Document passage:
********

Opinion
No. COA03-1322
Filed August 3, 2004 This case not for publication
Appeals by respondents from order signed 18 March 2003 by Judge H. Thomas Jarrell, Jr. in Guilford County District Court. Heard in the Court of Appeals 9 June 2004.
Caption name and respondents' names have been changed to initials to protect the identity of the minor child.
Michael K. Newby for petitioner-appellee Guilford County Department of Social Services; and Attorney Advocate Joyce Terres for the Guardian Ad Litem Program-appellee.
M. Victoria Jayne for respondent-appellant mother. Robert W. Ewing for respondent-appellant father.
Guilford County No. 01 J 69.
J.R. (respondent mother) and J.B. (respondent father) appeal an order signed 18 March 2003 terminating their parental rights as to their minor child J.E.P.
On 15 March 2001, the Department of Social Services (DSS) filed a petition alleging 4½ month old J.E.P. was a neglected and dependent minor child in that she tested positive for marijuana at birth, and the mother admitted breast feeding J.E.P. even though she continued to use marijuana during that time. An orderadjudicating J.E.P. neglected and dependent was entered 2 May 2001, and J.E.P. was placed in the custody of DSS. On 11 July 2002, DSS filed a petition to terminate the parental rights of respondents. Following hearings conducted on 6 January 2003, 13 January 2003, 3 February 2003, and 6 February 2003, the parental rights of both respondents were terminated. Respondents both gave timely notice of appeal.
Standard of Review
There are two stages of a hearing on a petition to terminate parental rights: adjudication and disposition. At the adjudication stage, the petitioner has the burden of proving by clear, cogent, and convincing evidence that at least one statutory ground for termination exists. In re McMillon, 143 N.C. App. 402, 408, 546 S.E.2d 169, 173-74 (2001). A finding of one statutory ground is sufficient to support the termination of parental rights. In re Pierce, 67 N.C. App. 257, 261, 312 S.E.2d 900, 903 (1984). Upon a finding that at least one statutory ground for termination exists, the district court proceeds to the disposition stage, where it determines whether termination of parental rights is in the best interests of the child. McMillon, 143 N.C. App. at 408, 546 S.E.2d at 174.
When reviewing an appeal from an order terminating parental rights, our standard of review is whether: (1) there is clear, cogent, and convincing evidence to support the district court's findings of fact; and (2) the findings of fact support the conclusions of law. In re Huff, 140 N.C. App. 288, 291, 536 S.E.2d 838, 840 (2000). Clear, cogent, and convincing evidence "is greater than the preponderance of the evidence standard required in most civil cases, but not as stringent as the requirement of proof beyond a reasonable doubt required in criminal cases." In re Montgomery, 311 N.C. 101, 109-10, 316 S.E.2d 246, 252 (1984).

********

Information provided:

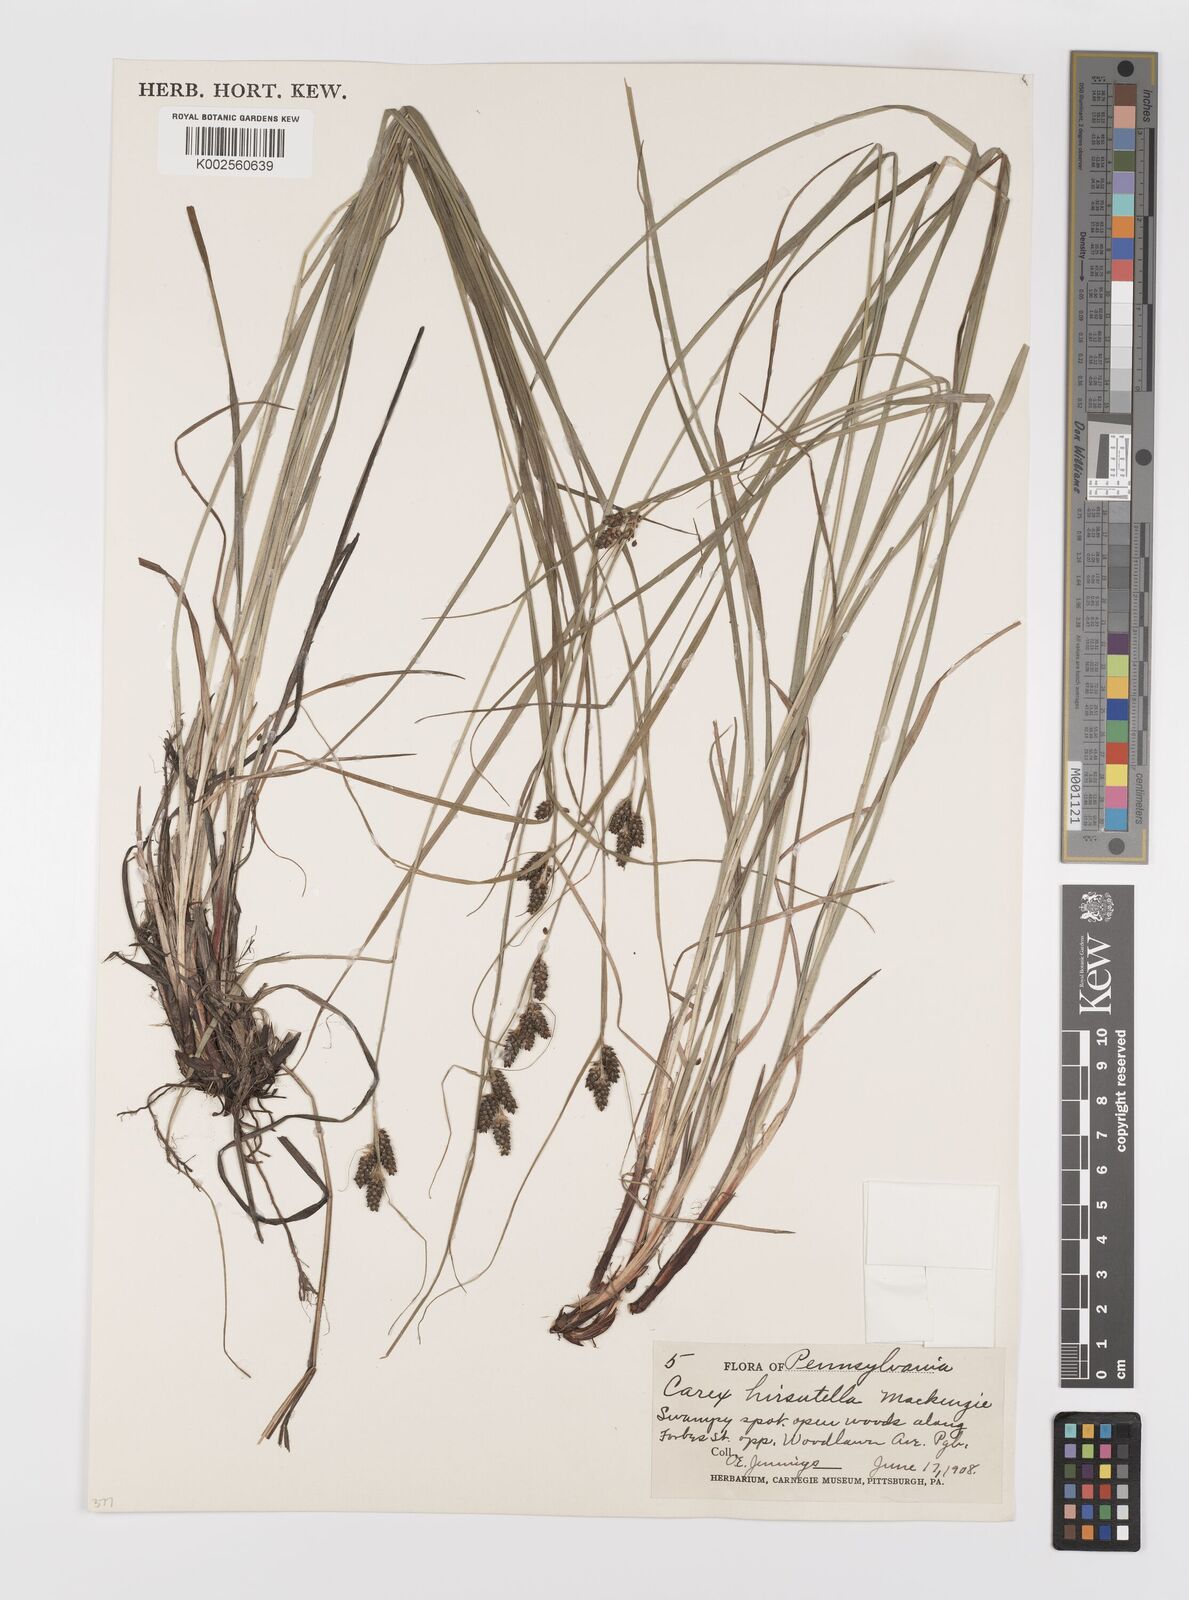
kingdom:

********

Request 1: Set down the passage from the court opinion above, starting at "Caption name and" and ending at "minor child J.E.P.".
Request 2: According to the court opinion above, on what date did the Department of Social Services file the petition to terminate the respondents' parental rights?
Request 3: Using the court opinion above, explain why the Department of Social Services alleged that J.E.P. was a neglected and dependent minor child.

Problem solution 1:
Caption name and respondents' names have been changed to initials to protect the identity of the minor child.
Michael K. Newby for petitioner-appellee Guilford County Department of Social Services; and Attorney Advocate Joyce Terres for the Guardian Ad Litem Program-appellee.
M. Victoria Jayne for respondent-appellant mother. Robert W. Ewing for respondent-appellant father.
Guilford County No. 01 J 69.
J.R. (respondent mother) and J.B. (respondent father) appeal an order signed 18 March 2003 terminating their parental rights as to their minor child J.E.P.

Problem solution 2: 11 July 2002.

Problem solution 3: J.E.P. tested positive for marijuana at birth. The mother also admitted that she breast-fed J.E.P. while she continued to use marijuana.